Nous sommes en Janvier 2009, dans la maison de Bono, vers Dublin, et le chanteur accorde une heure au journaliste.
Bono révèle tout d'abord que les vingt quatre dernières heures de l'enregistrement de "No Line on the Horizon" ont été extraordinaires. "C'était comme de la calligraphie chinoise, quand les moines mettent une éternité à produire l'encre et bam! Tout d'un coup, c'est fini, en une seconde."
Dans quelques jours, U2 chantera pour Obama. "Le monde se réveille. Le changement va être difficile, mais ça va être excitant. Les choses prennent une tournure vraiment étonnante."
Dans quelques jours, No Line on the Horizon, le 12e album de U2 va sortir. Il s'agit de la plus grande remise en cause venant du groupe, depuis Zooropa dans les années 90. La naissance de cet opus a été difficile, et j'ai eu la chance d'assister à toutes les étapes de cette gestation, depuis Fez, au Maroc, en juin 2007.
Fez, Maroc, juin 2007.
Nous sommes dans la cour d'une riade, et Brian Eno n'est pas satisfait de ce qu'il entend. Le groupe a du mal à capturer l'atmosphère du pays. Dix huit mois plus tard, pourtant, Brian Eno, qui n'a pas l'habitude des hyperboles, nous révèle qu'enregistrer "Moment of Surrender" aura été un des plus grands moments de sa vie de producteur, ce qui veut tout dire. Cette chanson occupe la même place que "One" sur "Achtung Baby" : le centre émotionnel d'un album risqué. Larry Mullen dira lui aussi que le travail qu'ils ont fait à Fez restera comme un des meilleurs moments de la réalisation de cet album.

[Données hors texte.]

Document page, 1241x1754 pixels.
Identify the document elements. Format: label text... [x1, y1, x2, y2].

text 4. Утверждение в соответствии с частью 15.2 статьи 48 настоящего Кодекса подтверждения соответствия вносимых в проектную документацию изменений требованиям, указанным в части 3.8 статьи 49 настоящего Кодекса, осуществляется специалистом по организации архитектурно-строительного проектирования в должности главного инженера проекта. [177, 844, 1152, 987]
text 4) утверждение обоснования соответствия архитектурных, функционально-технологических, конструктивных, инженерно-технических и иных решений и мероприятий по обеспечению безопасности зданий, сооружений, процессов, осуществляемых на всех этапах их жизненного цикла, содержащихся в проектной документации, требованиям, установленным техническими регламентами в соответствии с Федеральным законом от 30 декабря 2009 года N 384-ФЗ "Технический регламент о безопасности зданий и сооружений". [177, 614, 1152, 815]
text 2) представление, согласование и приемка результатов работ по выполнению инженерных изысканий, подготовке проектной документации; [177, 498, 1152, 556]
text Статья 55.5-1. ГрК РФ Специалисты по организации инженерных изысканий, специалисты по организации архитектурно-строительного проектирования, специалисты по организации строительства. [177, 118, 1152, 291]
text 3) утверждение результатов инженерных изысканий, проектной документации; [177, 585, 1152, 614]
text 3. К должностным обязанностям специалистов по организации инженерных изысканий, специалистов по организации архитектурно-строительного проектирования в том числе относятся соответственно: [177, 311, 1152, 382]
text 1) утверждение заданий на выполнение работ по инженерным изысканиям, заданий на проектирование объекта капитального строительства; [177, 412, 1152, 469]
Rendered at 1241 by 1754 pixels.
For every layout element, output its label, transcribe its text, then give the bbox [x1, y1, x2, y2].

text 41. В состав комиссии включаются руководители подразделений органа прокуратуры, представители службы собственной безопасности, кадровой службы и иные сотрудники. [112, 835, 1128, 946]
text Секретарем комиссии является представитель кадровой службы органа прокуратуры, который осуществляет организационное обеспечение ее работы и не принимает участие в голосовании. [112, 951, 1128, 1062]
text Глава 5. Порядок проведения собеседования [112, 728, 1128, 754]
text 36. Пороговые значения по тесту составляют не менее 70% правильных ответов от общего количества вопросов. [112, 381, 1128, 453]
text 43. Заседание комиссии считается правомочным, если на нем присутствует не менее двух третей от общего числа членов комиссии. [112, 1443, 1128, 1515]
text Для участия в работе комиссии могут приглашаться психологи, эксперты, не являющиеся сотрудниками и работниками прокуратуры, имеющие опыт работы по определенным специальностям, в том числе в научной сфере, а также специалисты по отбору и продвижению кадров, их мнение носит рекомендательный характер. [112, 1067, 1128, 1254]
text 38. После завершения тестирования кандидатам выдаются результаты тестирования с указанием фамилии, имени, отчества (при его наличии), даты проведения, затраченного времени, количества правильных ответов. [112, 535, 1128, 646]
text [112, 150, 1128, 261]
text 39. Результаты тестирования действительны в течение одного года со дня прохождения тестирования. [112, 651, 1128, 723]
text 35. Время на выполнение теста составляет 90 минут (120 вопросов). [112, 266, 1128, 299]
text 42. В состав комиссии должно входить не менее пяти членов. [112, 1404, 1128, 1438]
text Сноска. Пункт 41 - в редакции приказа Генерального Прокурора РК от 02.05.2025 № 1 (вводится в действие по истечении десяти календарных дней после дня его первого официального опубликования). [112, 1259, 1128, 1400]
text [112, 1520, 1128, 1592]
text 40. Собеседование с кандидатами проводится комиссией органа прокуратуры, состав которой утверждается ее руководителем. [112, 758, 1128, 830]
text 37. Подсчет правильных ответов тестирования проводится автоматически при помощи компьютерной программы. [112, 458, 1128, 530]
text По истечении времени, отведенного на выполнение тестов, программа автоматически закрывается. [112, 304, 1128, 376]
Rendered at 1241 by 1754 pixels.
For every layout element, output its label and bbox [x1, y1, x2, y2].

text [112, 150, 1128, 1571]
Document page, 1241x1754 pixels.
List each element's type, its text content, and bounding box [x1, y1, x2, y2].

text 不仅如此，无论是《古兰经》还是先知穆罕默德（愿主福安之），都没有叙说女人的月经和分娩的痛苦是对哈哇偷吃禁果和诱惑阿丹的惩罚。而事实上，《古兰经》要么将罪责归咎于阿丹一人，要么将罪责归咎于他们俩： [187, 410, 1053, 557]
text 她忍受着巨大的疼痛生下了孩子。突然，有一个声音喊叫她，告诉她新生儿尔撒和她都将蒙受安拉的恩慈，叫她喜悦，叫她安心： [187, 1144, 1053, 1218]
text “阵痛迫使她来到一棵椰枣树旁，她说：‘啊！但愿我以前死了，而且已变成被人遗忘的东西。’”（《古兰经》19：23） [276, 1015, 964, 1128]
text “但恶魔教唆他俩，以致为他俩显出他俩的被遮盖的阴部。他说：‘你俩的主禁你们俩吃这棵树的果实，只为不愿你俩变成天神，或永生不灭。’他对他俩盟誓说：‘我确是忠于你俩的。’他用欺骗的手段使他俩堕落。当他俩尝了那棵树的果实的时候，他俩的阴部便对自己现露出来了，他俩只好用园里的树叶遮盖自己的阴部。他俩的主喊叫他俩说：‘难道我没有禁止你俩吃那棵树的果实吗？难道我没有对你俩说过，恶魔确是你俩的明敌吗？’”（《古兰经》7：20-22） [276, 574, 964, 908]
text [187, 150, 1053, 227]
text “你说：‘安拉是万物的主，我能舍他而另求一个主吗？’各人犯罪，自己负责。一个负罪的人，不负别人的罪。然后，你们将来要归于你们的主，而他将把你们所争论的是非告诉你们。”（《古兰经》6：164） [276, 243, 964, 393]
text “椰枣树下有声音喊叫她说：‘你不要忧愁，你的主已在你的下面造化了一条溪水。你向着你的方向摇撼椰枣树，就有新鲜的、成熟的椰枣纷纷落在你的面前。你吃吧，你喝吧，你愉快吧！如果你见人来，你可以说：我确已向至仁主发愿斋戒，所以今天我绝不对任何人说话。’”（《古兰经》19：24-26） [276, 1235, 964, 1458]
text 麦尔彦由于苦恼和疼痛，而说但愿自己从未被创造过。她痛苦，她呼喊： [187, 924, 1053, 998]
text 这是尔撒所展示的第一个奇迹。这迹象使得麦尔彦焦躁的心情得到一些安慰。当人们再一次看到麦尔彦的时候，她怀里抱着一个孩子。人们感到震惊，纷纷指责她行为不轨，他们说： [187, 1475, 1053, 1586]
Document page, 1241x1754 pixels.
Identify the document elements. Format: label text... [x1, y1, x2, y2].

Le deuxième jour, à Fez, Adam se confie. "Le danger, c'est que les gens peuvent se mettre à penser que U2 n'est qu'une partie du "show Bono". Je l'admire, et le soutiens dans tout ce qu'il réalise en dehors du groupe, mais cette affirmation n'est clairement pas justifiée."
Une des choses les plus intrigantes, chez U2, c'est le fait qu'ils échappent totalement au mode de vie "Rock'n'Roll". Ça les a d'ailleurs empêché d'être populaire en Grande-Bretagne, capitale mondiale de l'ironie, où la sincérité parait ringarde, ou, pire encore, embarrassante. "U2 ne fait pas de la musique pour des raisons totalement égoïstes, explique Brian Eno, et c'est une des raisons de leur longévité."
Bono a d'ailleurs le dernier mot : "Je donne tout mon temps à ma famille, au groupe, et à mon engagement pour le monde. Tout ça, c'est une source d'énergie pour moi. Et mon moteur semble vraiment être performant, en ce moment".
A propos de son engagement politique, Bono revient sur ses désaccords avec l'ancien président Bush, ou avec Tony Blair, désaccords qu'il n'a jamais exprimés, pour ne pas desservir sa cause : "Tu me connais, et tu sais comme c'est dur pour moi de la fermer, sur quoi que ce soit".